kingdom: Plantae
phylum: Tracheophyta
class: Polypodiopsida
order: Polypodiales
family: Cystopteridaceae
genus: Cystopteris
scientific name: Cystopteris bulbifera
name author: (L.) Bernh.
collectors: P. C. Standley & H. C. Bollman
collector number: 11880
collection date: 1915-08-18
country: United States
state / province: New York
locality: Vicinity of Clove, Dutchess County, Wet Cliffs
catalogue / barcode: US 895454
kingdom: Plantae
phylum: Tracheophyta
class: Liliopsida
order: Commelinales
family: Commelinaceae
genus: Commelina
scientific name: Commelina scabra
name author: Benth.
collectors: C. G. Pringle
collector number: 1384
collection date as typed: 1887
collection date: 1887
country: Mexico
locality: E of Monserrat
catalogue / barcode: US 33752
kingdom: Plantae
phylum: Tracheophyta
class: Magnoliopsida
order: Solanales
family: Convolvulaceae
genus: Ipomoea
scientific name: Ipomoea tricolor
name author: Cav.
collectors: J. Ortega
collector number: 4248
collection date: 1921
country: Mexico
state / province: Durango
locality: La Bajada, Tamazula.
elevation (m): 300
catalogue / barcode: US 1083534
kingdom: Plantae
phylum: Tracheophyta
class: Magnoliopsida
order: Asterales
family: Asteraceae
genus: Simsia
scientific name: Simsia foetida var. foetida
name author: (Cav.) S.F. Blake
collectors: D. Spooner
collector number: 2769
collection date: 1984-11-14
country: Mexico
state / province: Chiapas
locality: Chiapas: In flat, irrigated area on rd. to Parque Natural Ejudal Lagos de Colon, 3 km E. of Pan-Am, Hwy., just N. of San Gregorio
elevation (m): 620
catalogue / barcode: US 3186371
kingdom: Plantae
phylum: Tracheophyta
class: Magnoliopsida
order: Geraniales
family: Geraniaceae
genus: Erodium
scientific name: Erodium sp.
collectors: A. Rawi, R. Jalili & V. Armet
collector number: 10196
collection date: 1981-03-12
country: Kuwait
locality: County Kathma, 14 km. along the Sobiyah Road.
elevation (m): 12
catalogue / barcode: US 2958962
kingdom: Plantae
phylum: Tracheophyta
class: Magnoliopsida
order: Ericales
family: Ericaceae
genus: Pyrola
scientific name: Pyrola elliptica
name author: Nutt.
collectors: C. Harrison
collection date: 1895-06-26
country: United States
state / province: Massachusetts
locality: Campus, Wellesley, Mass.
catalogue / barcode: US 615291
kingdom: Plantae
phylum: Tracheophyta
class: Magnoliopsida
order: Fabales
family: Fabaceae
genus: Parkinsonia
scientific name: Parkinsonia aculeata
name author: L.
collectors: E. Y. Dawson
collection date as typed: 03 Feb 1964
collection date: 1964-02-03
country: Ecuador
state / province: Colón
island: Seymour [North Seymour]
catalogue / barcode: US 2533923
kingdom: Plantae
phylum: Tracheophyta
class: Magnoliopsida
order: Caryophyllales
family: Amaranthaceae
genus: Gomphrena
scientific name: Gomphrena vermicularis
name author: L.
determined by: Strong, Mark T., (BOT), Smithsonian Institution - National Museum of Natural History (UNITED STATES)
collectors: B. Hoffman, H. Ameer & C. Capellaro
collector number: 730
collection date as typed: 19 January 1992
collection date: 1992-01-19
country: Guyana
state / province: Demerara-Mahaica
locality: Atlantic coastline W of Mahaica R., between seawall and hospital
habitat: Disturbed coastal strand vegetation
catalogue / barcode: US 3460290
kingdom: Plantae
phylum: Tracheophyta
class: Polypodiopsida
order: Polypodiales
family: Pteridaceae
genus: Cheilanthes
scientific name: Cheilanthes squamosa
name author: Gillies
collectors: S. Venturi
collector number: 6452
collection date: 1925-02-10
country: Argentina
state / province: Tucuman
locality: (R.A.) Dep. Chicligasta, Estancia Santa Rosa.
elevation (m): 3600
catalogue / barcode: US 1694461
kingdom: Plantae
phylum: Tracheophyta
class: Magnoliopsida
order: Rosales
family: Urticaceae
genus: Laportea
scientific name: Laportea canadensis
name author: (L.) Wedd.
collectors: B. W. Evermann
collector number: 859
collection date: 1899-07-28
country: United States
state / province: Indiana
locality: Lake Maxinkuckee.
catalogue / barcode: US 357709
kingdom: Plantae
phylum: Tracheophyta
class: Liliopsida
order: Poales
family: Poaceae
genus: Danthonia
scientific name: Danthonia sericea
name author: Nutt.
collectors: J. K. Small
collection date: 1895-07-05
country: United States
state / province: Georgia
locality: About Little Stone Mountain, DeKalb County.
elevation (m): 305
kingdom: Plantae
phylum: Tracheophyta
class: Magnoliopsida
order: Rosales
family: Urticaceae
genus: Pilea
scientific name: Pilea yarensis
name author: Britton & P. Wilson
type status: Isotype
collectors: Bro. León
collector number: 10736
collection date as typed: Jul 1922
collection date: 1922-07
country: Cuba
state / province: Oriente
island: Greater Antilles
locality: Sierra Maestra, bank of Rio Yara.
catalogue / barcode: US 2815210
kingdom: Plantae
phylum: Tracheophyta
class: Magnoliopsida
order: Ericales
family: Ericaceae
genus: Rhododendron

**WHAT TO WORK ON**
Write out the data above without changes, starting at the line that contains "locality: About Little" and ending with the final line, both included.

**EXPECTED OUTPUT**
locality: About Little Stone Mountain, DeKalb County.
elevation (m): 305
kingdom: Plantae
phylum: Tracheophyta
class: Magnoliopsida
order: Rosales
family: Urticaceae
genus: Pilea
scientific name: Pilea yarensis
name author: Britton & P. Wilson
type status: Isotype
collectors: Bro. León
collector number: 10736
collection date as typed: Jul 1922
collection date: 1922-07
country: Cuba
state / province: Oriente
island: Greater Antilles
locality: Sierra Maestra, bank of Rio Yara.
catalogue / barcode: US 2815210
kingdom: Plantae
phylum: Tracheophyta
class: Magnoliopsida
order: Ericales
family: Ericaceae
genus: Rhododendron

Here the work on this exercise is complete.